The project has produced an integrated haplotype map, highlighting parts of the genome often associated with disease susceptibility, drug response and reaction to environmental factors. Researchers identified 38 million single-nucleotide polymorphisms, DNA sequences accounting for most population variations, and mapped varying linear structures in indentifying 1.4 million small DNA base deletions or insertions and 14,000 large DNA base deletions.
All of this in an open source, cloud-based database should expand opportunities for current research and treatment and could help with the commercialization of individual genomic analysis.
There’s something of a bio-tech race right now to offer individual genome sequencing for $1,000. Currently a California-based company, Complete Genomics, can do it for around $5,000.
The goal is to genetically-tailor pharmaceuticals for individuals and people with similar genes. Of the dozens of treatments available for a particular cancer, some treatments work for some people and don’t for others. In trying to understand genetically how certain people respond to certain treatments, one limitation for researchers has been a lack of large genomic databases, for comparing individuals to broader populations.

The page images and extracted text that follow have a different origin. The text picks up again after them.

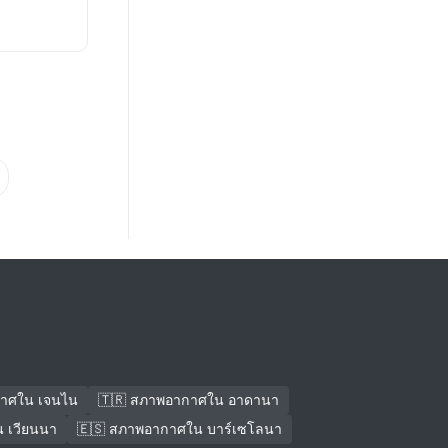
กาศใน เจนไน
🇹🇷 สภาพอากาศใน อาดานา
 เวียนนา
🇪🇸 สภาพอากาศใน บาร์เซโลนา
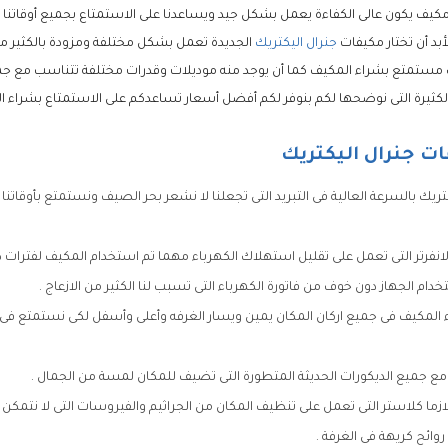
يف يكون عالى الكفاءة يعمل بشكل جيد ويساعدنا على الاستمتاع بجميع أوقاتنا 
لأبد أن تختار مكيفات
جنرال اليكتريك
الجديدة تعمل بشكل مختلفة ومزودة بالكثير م
مستمتع بشراء المكيف كما أن يوجد منه موديلات وقدرات مختلفة تتناسب مع ج
لكثيرة التى نوضحها لكم بنوفر لكم أفضل أسعار تساعدكم على الاستمتاع بشراء ا
ت جنرال اليكتريك
تريك بالسرعة العالية فى التبريد التى تجعلنا لا نشعر بحر الصيف ونستمتع بأوقاتنا
لانفرتر التى تعمل على تقليل استهلاك الكهرباء مهما تم استخدام المكيف لفترات 
ام الجهاز دون خوف من فاتورة الكهرباء التى تسبب لنا الكثير من الازعاج .
ء المكيف فى جميع اركان المكان يمين ويسار الغرفه وأعلى وأسفل لكى نستمتع ف
 جميع الديكورات الحديثة المتطورة التى تضيف للمكان لمسة من الجمال .
لازما كلاستر التى تعمل على تنظيف المكان من الجراثيم والفيروسات التى لا نتمك
 روائح كريهة فى الغرفة .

The 1,000 Genomes Project cost $120 million and has plans to eventually study 2,500 people from 26 populations. The project recently made its datasets available via the cloud with Amazon Web Services, with the hope that researchers will use the databases for their own work and find new innovations.
Aside from medical research, the datasets are also helping trace the evolution of genomic variations across the globe. "I view this project as a Lewis and Clark expedition to the interior of the human genome," Stephen Sherry, chief of reference collections at the National Center for Biotechnology Information’s Information Engineering Branch, said. "We knew the outlines and contours (of the genome). Now, we’re trying to document all the fine details such as the rivers and tributaries."